1.Wet Lab

1.1 error-prone PCR 

The alginate gene we modified was AlyAYO, with a total length of 930bp. We cultured E. coli BL21 containing pET32a-AlyAYO plasmids from its glycerol stock which is from Marine Enzyme Laboratory of Ocean University of China and extracted pET32a-AlyAYO plasmids. Then, we digested pET32a-AlyAYO plasmids with BamHⅠand XhoⅠ to collect pET32a plasmid and AlyAYO gene, which were expression vector and the template of error-prone PCR.

Controlled error-prone PCR Kit (No. ZY-160903) was used to preform sequential error-prone PCR on AlyAYO. The set of number of cycles was 35. The expected mutation values are set to 5 per 1000bp and 8 per 1000bp. In each tube, 5μL of 30μl product was used for agarose gel electrophoresis. The results of error-prone PCR products after agarose gel electrophoresis are shown in Fig1.

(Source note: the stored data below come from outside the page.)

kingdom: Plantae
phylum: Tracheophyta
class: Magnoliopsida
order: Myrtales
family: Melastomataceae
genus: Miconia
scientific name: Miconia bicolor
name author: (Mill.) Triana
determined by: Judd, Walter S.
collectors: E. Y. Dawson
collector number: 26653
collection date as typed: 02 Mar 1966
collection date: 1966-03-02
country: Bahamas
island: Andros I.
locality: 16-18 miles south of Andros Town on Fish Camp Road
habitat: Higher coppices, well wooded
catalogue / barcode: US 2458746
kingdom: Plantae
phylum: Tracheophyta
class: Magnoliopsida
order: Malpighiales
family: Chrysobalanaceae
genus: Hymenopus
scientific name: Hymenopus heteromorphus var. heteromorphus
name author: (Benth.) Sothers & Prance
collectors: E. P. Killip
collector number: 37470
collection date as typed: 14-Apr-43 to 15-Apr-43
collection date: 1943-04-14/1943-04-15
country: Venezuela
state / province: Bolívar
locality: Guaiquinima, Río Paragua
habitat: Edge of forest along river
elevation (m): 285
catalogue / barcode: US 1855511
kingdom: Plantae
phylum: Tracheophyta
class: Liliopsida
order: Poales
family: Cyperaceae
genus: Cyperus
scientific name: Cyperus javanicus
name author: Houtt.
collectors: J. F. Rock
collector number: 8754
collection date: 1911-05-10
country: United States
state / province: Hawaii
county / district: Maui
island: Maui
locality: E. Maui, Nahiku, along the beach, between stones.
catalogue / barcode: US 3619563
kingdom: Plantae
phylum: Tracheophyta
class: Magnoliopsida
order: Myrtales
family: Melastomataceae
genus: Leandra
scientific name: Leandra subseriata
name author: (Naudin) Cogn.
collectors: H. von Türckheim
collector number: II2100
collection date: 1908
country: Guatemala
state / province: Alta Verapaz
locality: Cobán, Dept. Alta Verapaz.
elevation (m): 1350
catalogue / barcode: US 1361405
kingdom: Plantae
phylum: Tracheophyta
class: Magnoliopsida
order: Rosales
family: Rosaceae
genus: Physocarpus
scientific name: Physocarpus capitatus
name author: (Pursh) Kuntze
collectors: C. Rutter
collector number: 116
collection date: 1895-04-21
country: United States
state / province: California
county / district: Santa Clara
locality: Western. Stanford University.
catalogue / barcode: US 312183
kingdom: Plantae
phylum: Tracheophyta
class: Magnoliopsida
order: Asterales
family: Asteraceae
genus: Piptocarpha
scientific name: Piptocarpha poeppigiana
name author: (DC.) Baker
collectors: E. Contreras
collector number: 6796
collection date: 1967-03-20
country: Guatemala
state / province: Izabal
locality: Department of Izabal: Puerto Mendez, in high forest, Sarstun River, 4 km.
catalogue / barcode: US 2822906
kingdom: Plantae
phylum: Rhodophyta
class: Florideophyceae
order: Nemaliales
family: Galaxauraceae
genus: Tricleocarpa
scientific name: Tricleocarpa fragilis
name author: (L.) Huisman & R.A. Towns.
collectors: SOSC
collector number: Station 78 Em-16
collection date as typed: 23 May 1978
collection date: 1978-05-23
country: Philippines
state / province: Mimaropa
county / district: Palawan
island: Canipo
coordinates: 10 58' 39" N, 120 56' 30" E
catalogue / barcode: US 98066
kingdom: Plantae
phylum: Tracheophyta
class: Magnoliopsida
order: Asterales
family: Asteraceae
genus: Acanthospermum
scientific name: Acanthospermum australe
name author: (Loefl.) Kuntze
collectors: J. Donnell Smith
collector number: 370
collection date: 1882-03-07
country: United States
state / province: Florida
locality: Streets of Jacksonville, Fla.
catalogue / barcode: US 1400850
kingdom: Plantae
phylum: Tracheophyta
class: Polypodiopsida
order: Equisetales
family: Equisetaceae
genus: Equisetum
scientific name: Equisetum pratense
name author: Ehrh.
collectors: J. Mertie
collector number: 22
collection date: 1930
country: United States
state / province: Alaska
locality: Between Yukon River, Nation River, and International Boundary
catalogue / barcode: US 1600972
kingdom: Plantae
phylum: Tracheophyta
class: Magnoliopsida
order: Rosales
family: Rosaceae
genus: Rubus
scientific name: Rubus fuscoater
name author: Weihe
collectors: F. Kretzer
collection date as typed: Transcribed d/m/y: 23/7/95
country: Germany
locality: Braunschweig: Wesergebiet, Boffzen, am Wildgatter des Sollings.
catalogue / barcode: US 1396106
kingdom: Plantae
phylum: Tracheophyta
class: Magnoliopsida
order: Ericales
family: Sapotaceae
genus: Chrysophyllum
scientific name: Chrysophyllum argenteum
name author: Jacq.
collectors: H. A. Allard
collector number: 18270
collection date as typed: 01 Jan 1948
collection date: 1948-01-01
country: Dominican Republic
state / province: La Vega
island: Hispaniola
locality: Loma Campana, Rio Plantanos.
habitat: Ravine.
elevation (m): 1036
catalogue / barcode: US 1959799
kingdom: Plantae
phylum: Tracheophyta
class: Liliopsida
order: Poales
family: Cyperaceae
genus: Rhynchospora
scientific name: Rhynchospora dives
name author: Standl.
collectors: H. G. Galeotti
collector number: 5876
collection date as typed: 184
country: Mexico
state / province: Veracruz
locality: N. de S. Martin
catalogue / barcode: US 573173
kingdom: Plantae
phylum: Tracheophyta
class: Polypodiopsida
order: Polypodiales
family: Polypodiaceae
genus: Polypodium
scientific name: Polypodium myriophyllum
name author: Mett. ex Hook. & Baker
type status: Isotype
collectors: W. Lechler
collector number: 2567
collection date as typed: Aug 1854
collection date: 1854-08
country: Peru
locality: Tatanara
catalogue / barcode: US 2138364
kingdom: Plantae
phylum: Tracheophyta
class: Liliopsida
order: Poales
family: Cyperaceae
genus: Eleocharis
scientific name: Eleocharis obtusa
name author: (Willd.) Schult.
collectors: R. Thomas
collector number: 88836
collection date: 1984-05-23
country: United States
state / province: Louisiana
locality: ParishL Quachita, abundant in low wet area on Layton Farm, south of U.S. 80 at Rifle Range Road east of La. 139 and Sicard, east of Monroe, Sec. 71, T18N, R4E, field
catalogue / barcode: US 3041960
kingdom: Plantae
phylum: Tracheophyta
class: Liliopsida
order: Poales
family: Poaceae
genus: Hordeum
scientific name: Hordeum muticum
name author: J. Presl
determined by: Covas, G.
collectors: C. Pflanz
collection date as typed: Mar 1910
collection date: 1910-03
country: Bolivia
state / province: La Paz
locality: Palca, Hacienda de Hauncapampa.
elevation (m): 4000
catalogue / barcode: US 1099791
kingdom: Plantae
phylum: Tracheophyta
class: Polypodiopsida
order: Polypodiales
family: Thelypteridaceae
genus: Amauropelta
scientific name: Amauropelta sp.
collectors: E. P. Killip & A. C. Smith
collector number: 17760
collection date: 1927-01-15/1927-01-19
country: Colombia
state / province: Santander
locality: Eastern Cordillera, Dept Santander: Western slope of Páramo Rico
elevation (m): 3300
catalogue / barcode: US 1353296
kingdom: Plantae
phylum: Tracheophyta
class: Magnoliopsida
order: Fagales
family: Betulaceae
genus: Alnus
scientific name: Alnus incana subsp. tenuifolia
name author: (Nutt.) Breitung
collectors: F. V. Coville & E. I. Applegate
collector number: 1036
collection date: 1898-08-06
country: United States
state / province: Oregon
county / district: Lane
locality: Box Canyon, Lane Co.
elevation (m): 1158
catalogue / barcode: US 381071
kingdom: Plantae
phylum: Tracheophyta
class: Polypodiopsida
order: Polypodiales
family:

Fig1 Product electrophoresis results

M: Marker2000

1: Error-prone PCR products with a concentration of 10ng/μL as template and the expected mutation value is set to 5 per 1000bp

2: Error-prone PCR products with a concentration of 1ng/μL as template and the expected mutation value is set to 5 per 1000bp

3: Error-prone PCR products with a concentration of 10ng/μL as template and the expected mutation value is set to 8 per 1000bp

4: Error-prone PCR products with a concentration of 1ng/μL as template and the expected mutation value is set to 8 per 1000bp

1.2 Construction of expression vector

The remaining product was digested sequentially with BamHⅠand XhoⅠ. Then we ligated error-prone PCR product into the corresponding sites of the pET32a plasmid to construct the vector and the vector was transformed into E. coli BL21 which was self-made by Marine Enzyme Laboratory of Ocean University of China. 

1.3 Enzymatic activity analysis of expressed proteins

We picked single colonies which are successfully transformed and cultured them in 96 well plates. After induction with IPTG, we lysed the cells, used the supernatant as the crude enzyme solution, and measured the enzyme activity. 

One unit of enzyme activity was defined as an increase of 1 OD₂₃₅ unit per min. The enzyme activity of original strain was 12.350U/ml. Among the 32 mutant strain, the enzyme activity of some of them have significantly increased, which are shown as follows. The enzyme activity of the mutant with the highest activity is more than three times that of the wild type. 

Fig2 The enzyme activity of original strain and its mutant strains.

2. Dry Lab

2.1 A positively mutant protein R30W

Finally, we obtained a positively mutant protein R30Wwhose amino acid sequence is GPPDLGTDDDDKAMADIASDFPNNKETGEALLTPVDATASSHDGNGPDWLIDQDLTTRWSSAGDGEWAMLDYGSVQEFDAVQASFSKGNERQSKFDIQVSVDGETWTTVLENQLSSGKAIGLERFQFEPAVKARYVRYVGHGNTKNGWNSVTGLAAVNCSINACPASQIITSDVVAAEAVLIAEMKAAEKARKAARKDLRSGNFGVAAVYPCETSVKCDTRSALPVPTGLPATPVAGNAPSENFDMTHWYLSQPFDHDKNGKPDDVSEWNLANGYQHPEIFYTADDGGLVFKSYVKGVRTSKNTKYARTELREMMRRGDQSISTKGVNKNNWVFSSAPEADLEAAAGIDGVLEATLKIDHATTTGNANEVGRFIIGQIHDQNDEPIRLYYRKLPNQPTGAVYFAHESQDATKEDFYPLVGDMTAEVGEDGIALGEVFSYRIDVKGNTMTVTLMREGKDDVVQVVDMSNSGYDVGGKYMYFKAGVYNQNISGDLDDYSQATFYQLDVSHDQYKK. Compared with 5ZU5, the docking score of R30W has not changed, but the number of binding sites with sodium alginate has increased from 25 to 37. More binding sites may enhance the interaction between protein and ligand, resulting in enhanced binding affinity, thereby improving the biological activity of the protein. The 3D docking molecule structure of the R30W is shown in Figure 3.

Fig3The 3D docking molecule structure of the R30W.

The amino acids marked in purple in the figure are the amino acids that bind to the substrate, which are ASP36, ALA37, THR38, ALA39, HIS42, ASP43, GLY44, ASN45, GLY46, PRO47, ASP48, TRP49, LYS305, TYR306, THR363, ALA367, ASN368, GLU369, VAL370, ARG372, ILE374, ARG387, TYR389, ARG391, LEU393, PRO394, ASN395, GLN396, TYR402, ALA404, GLU413, PHE415, MET422, THR423, GLU425, TYR485, GLN487.